A sua vontade tinha sido a de se meter no automóvel e ir lá espreitar,
à sua maneira, falar com as poucas pessoas que ainda viviam naquela zona,
ameaçada de demolição em nome de um progresso cada vez mais incerto, tentar
saber coisas para alimentar a sua curiosidade, mais que para adiantar o suposto
caso que tinha entre mãos. E foi o que fez!
Estava na véspera de Natal, o dia era curto e dentro de alguns minutos
já brilhariam milhares de lâmpadas por essas árvores e jardins, numa cidade que
sempre assinalou a época.
Fidalgo estava sozinho, foi ao supermercado e comprou qualquer coisa
para cear, recordando, ainda que vagamente, as noites mágicas de Natal da
infância e juventude, com os pais e irmãos, noites especiais, ainda que
repetitivas.
Passou pelas brasas, teve sonho fugaz em que entrava o desaparecido
Alberto, mas também o Viriato que por aquelas terras terá andado e deu o nome
ao recinto octogonal com ares de fortificação e que era a razão para a
demolição de todas as casas, entre elas a da sua natividade: a Cava do Viriato.
Acordou de sobressaltado pesadelo, invadido de suores frios,
percorrendo os escassos metros até à casa de banho, cambaleante.
Abriu a torneira do lavatório e passou água pelo rosto com as mãos em
concha, erguendo a cabeça mirou-se no espelho. A cara que viu era de Alberto! O
mesmo Alberto de quem andava à procura. Agitou a cabeça, cerrou os olhos, mas a
cara permanecia a mesma e não era a sua!
Afinal, em plena noite de Natal, com ou sem magia, ele procurava-se a
si mesmo, na procura daquele que gostaria de ter sido!

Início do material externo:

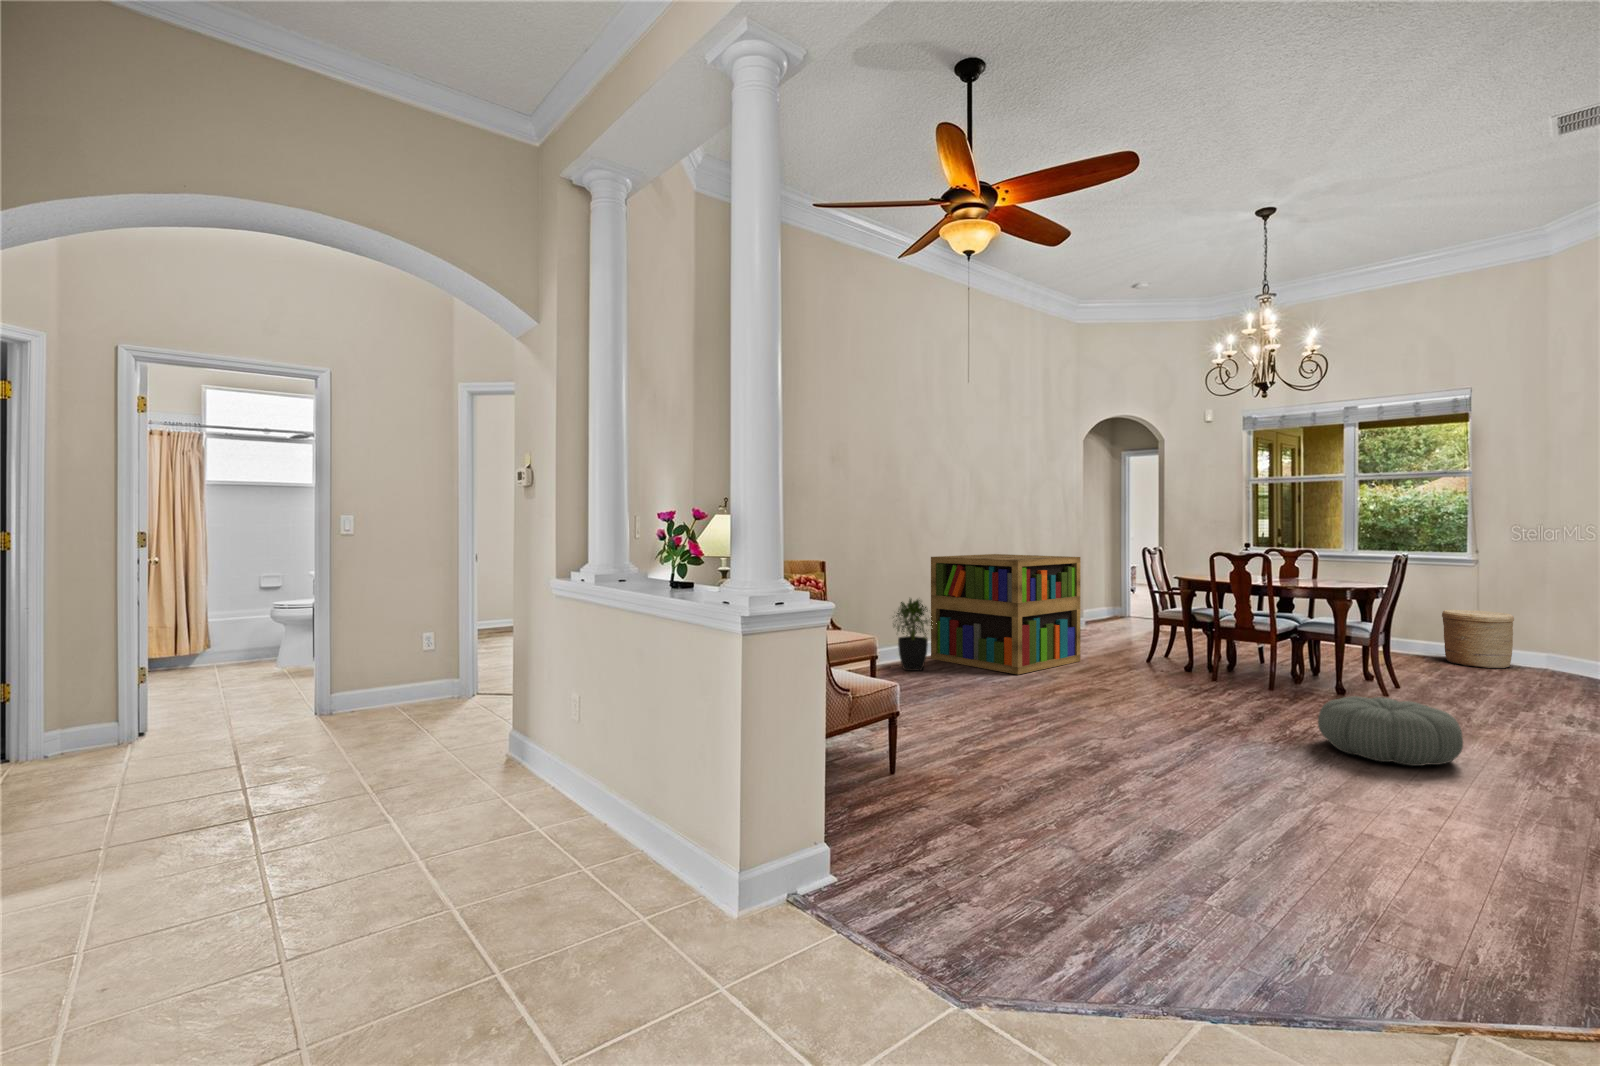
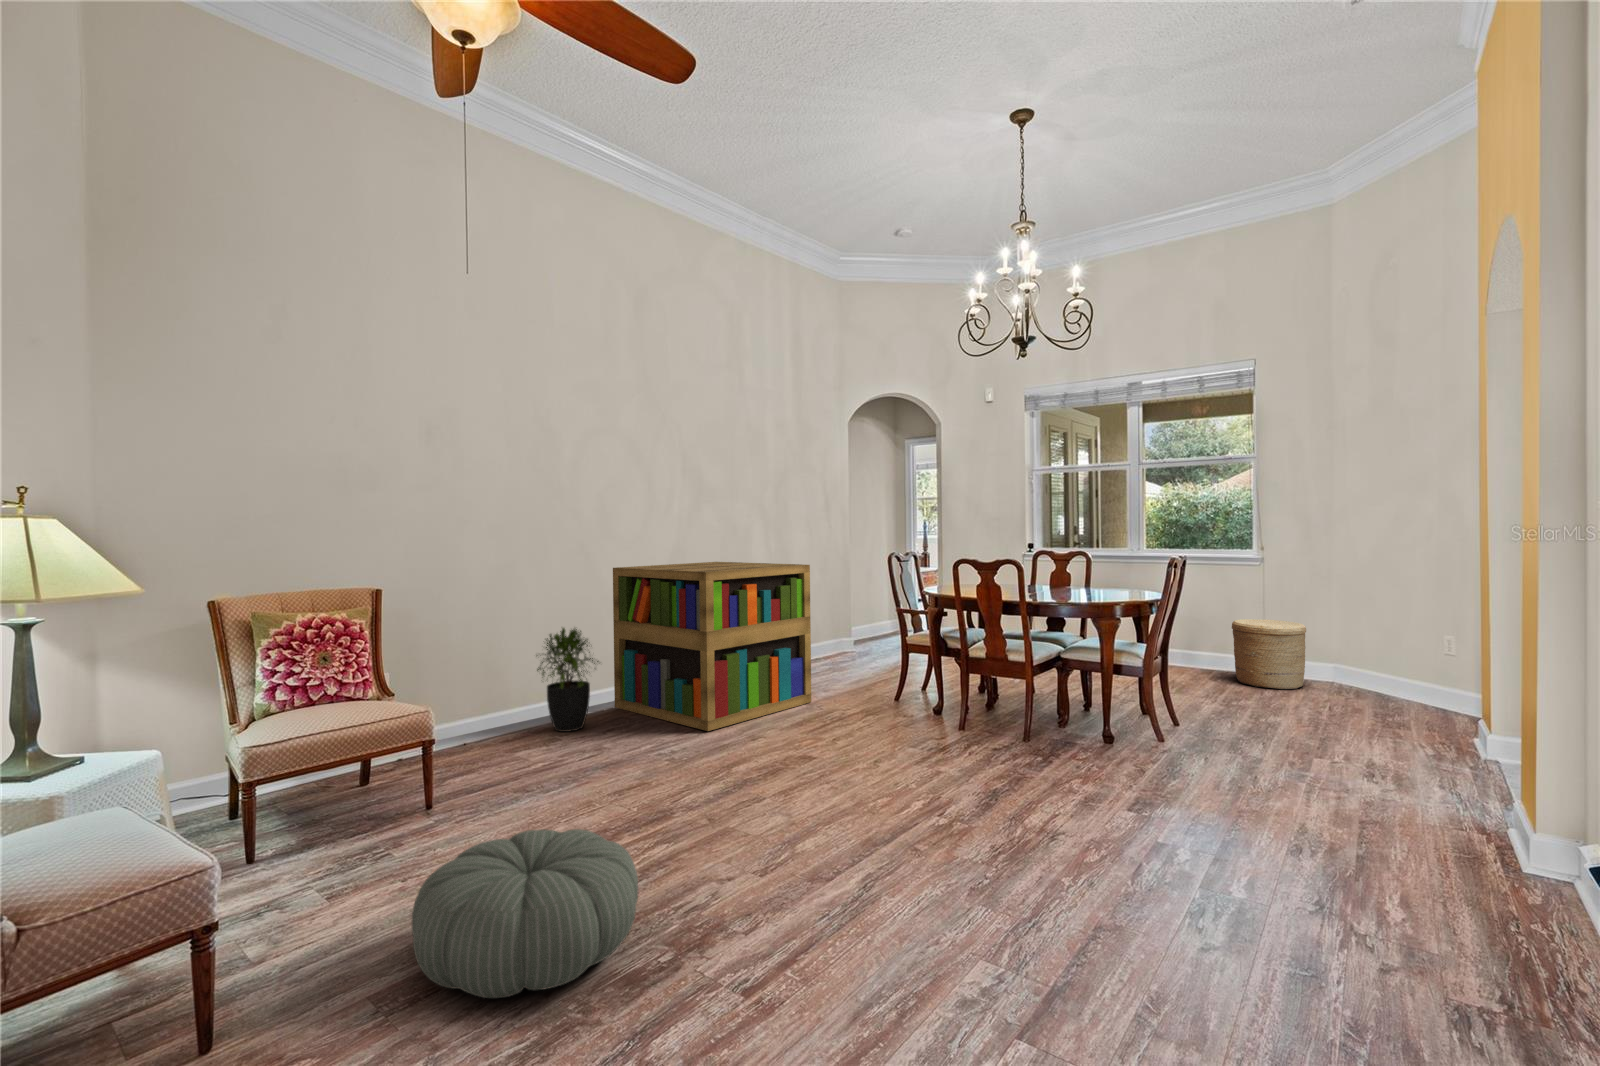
pouf: present [1318,696,1463,766] -> present [412,829,638,998]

Algures, alguém notou o lugar vazio na ceia de Natal e deu o alarme.
A porta foi arrombada e Fidalgo conduzido ao Hospital, de onde
transitou para uma casa de saúde, onde ainda hoje permanece, em tratamento de “distúrbios
mentais” e à espera de mais uma noite de Natal, na companhia de Alberto
Vasconcelos.
1 comentário:
Um conto estranho. As melhoras para o Inspector Fidalgo neste Natal.